--- Action item ---
Extend the article on Warwick's cultural societies with a few more paragraphs that pick up after its last sentence.

--- Document excerpt ---
##########
Did you know that there are over 60 cultural societies at Warwick? These can be a great place to start to delve into a new culture or practice your language skills – all from the comfort of campus.
Ahead of the new academic year, The Boar had the opportunity to speak to executive members of a couple of cultural societies, who offered insights into their respective societies’ activities throughout the academic year.
Many cultural societies are very inclusive and do not require their members to have a specific background
Given the multitude of cultural societies present on campus, it is perhaps unsurprising that they are also very diverse. Some, like African and Caribbean Society, Arabic Society, or Asian Society, bring together a host of different languages, cultures, or nationalities. Others, such as Ghanaian Society, Welsh Society, or Tamil Society, are focused on one particular language or culture. Many cultural societies are very inclusive and do not require their members to have a specific background.
As Antoni Dziwura, Treasurer of Warwick Polish Society, explained: “Anyone interested is more than welcome to attend our events and join the society – you don’t need to have any knowledge nor previous experience with Polish culture. We will teach you everything about Polish pierogi and Dziady!”
In a similar vein, Leen Khlayfat, President of Arabic Society, said: “We cater to everyone and anyone that loves Arabic culture, food, and language! We are all about celebrating our culture and spreading its beauty and diversity, so we cater to a diverse audience. No previous knowledge is needed since we are a culture-based society.”
Joining cultural societies also allows you to meet like-minded people. Even though it can seem intimidating in the beginning, working up the courage to attend a social event is almost always worth it – just remember that other first-year students are in the same boat as you and likely also looking to make new friends.
##########
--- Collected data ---
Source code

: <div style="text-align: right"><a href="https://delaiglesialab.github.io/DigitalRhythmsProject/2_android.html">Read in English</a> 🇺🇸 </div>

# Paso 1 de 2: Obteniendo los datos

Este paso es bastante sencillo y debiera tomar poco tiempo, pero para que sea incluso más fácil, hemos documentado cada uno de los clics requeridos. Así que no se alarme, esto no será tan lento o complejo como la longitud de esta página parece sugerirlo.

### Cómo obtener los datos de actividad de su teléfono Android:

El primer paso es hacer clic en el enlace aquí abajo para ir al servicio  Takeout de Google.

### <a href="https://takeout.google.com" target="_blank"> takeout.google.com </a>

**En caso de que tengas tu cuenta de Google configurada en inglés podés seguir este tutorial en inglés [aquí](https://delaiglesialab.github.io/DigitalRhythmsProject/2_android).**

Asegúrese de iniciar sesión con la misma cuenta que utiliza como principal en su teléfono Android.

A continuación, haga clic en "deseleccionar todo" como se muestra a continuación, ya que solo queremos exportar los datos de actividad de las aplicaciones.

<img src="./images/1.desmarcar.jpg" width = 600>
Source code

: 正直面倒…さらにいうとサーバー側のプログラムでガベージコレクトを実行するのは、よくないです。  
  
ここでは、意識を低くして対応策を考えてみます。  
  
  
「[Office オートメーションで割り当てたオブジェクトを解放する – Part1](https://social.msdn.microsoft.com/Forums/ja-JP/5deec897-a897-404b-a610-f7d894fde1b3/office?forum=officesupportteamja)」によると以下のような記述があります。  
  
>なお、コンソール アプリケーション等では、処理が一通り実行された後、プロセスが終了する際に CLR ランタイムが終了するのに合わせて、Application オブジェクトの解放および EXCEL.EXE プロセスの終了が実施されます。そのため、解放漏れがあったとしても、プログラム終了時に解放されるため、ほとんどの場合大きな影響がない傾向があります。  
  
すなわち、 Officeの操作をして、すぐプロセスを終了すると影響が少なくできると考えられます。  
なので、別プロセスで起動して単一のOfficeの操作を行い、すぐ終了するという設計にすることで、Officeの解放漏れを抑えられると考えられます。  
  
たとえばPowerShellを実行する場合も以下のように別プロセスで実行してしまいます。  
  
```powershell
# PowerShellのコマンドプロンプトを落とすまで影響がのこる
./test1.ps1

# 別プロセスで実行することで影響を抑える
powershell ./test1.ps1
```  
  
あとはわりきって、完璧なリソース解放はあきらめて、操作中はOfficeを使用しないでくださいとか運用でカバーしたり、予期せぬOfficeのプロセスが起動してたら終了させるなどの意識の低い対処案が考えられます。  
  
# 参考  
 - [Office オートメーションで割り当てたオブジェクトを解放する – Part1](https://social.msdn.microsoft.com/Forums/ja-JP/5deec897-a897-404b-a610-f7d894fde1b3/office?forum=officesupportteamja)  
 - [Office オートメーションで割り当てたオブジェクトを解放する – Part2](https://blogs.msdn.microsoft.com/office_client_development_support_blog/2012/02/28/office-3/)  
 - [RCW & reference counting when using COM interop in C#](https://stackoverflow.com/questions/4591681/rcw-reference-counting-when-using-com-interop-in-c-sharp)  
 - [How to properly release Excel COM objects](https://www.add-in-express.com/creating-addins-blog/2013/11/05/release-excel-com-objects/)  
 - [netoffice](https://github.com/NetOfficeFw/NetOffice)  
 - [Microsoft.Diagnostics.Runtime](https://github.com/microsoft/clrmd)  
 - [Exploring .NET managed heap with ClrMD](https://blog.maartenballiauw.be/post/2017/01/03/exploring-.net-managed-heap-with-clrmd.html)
##########
--- Output of the exercise ---
The scope of events offered by cultural societies is very wide, ranging from sports and Warwick’s very own circling to career talks and more low-key socials such as film nights or dinners
Miguel Antunez Vega, Socials Officer of Warwick Latin American Society, stressed: “All of our events share the goal of bringing people together, from our gatherings at Terrace Bar and our collaborations with nightclubs (where you can also go sober) to movie nights and celebrations to learn more about Latin American literature and history.”
The scope of events offered by cultural societies is very wide, ranging from sports and Warwick’s very own circling to careers talks and more low-key socials such as film nights or dinners. It’s often best to stay up to date via cultural societies’ social media channels.
When asked about the different events offered by Arab Soc, Leen said: “We run all types of events: bowling and games nights, educational and speaker events, food and drink events, and charity events. And we […] advise freshers to check out our society for the most delicious Arabic food! […]”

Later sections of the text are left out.